## Verilen Alıntı

B. İstinaf Sebepleri
1.... kadın vekili istinaf dilekçesinde özetle; davasının terditli olduğunu, özel sebep ispatlandığı için artık ikincil talep yönünden karar verilmesinin doğru olmadığını, belirlenen ve gerçekleşen kusurlara göre tazminat ve nafaka miktarlarının az olduğunu ileri sürerek kararın genel sebeple kabul edilen kısım, tazminat ve nafaka miktarı yönünden kaldırılmasını, yeniden esas hakkında hüküm kurulmak suretiyle karar verilmesini talep etmiştir.
2.Davalı-davacı erkek vekili istinaf dilekçesinde özetle; kadının davasının ispatlayamadığını, bu nedenle kadının davasının kabulüne ve erkeğin davasının reddine karar verilmesinin doğru olmadığını, kadının da maaşının olduğunu, yoksulluk nafaka şartlarının oluşmadığını, kadın yararına tazminata hükmedilmesinin ve miktarlarının yüksek olduğunu, tazminat taleplerinin kabulüne karar verilmesi gerektiğini ileri sürerek kararın her iki dava yönünden kaldırılmasına yeniden esas hakkında hüküm kurmak suretiyle karar verilmesini talep etmiştir.

## Sağlanan Veriler
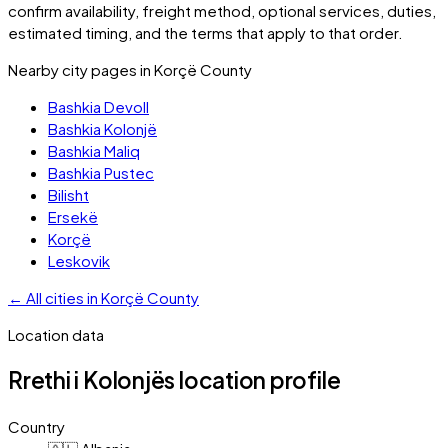
confirm availability, freight method, optional services, duties,
estimated timing, and the terms that apply to that order.
Nearby city pages in
Korçë County
Bashkia Devoll
Bashkia Kolonjë
Bashkia Maliq
Bashkia Pustec
Bilisht
Ersekë
Korçë
Leskovik
←
All cities in
Korçë County
Location data
Rrethi i Kolonjës
location profile
Country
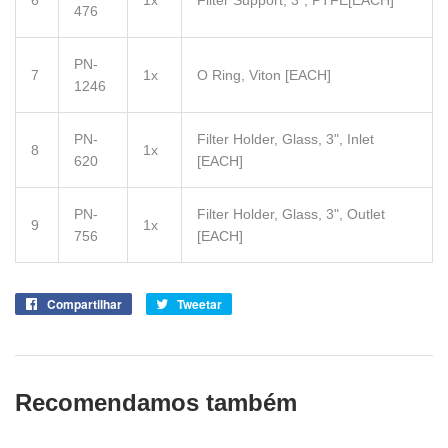
6
1x
Filter Support, 3", PTFE
[EACH]
476
PN-
7
1x
O Ring, Viton
[EACH]
1246
PN-
Filter Holder, Glass, 3", Inlet
8
1x
620
[EACH]
PN-
Filter Holder, Glass, 3", Outlet
9
1x
756
[EACH]
Compartilhar
Compartilhe
Tweetar
Tuite
no
no
Facebook
Twitter
Recomendamos também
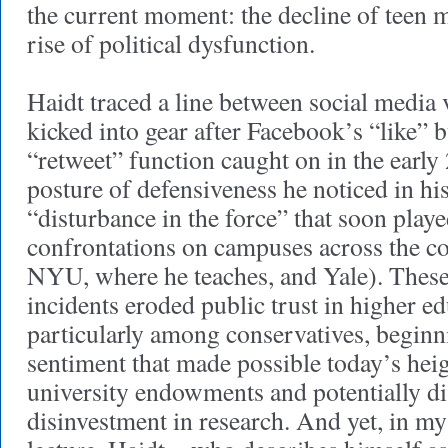
the current moment: the decline of teen m
rise of political dysfunction.
Haidt traced a line between social media
kicked into gear after Facebook’s “like” 
“retweet” function caught on in the ear
posture of defensiveness he noticed in his
“disturbance in the force” that soon playe
confrontations on campuses across the c
NYU, where he teaches, and Yale). These
incidents eroded public trust in higher e
particularly among conservatives, beginni
sentiment that made possible today’s hei
university endowments and potentially di
disinvestment in research. And yet, in my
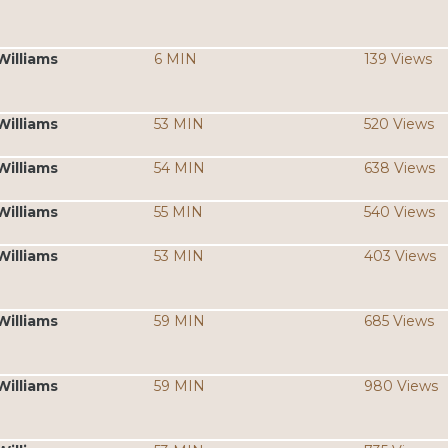
Williams
6 MIN
139 Views
Williams
53 MIN
520 Views
Williams
54 MIN
638 Views
Williams
55 MIN
540 Views
Williams
53 MIN
403 Views
Williams
59 MIN
685 Views
Williams
59 MIN
980 Views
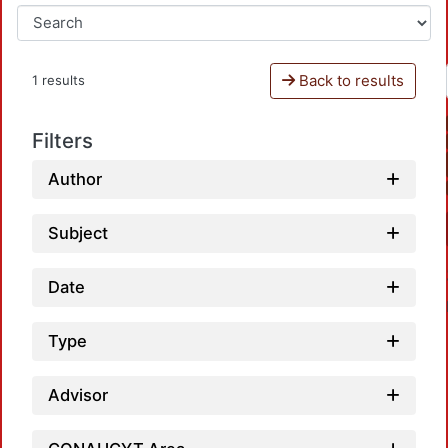
Back to results
1 results
Filters
Author
Subject
Date
Type
Advisor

## Görev
Yukarıdaki alıntıyı iki cümleyle özetler misiniz?

## Yanıtınız
Kadın vekili istinaf dilekçesinde, davanın terditli olduğunu, özel sebep ispatlandığı için ikincil talep yönünden karar verilmesinin doğru olmadığını ve tazminat ile nafaka miktarlarının az olduğunu ileri sürmüştür; bu gerekçelerle kararın genel sebeple kabul edilen kısım, tazminat ve nafaka miktarı yönünden kaldırılmasını istemiştir. Davalı-davacı erkek vekili ise kadının davasını ispatlayamadığını, kadının da maaşı olduğu için yoksulluk nafakası şartlarının oluşmadığını, kadın yararına tazminata hükmedilmesinin doğru olmadığını ve miktarların yüksek olduğunu, kendi tazminat taleplerinin kabul edilmesi gerektiğini ileri sürmüş; bu gerekçelerle kararın her iki dava yönünden kaldırılmasını talep etmiştir.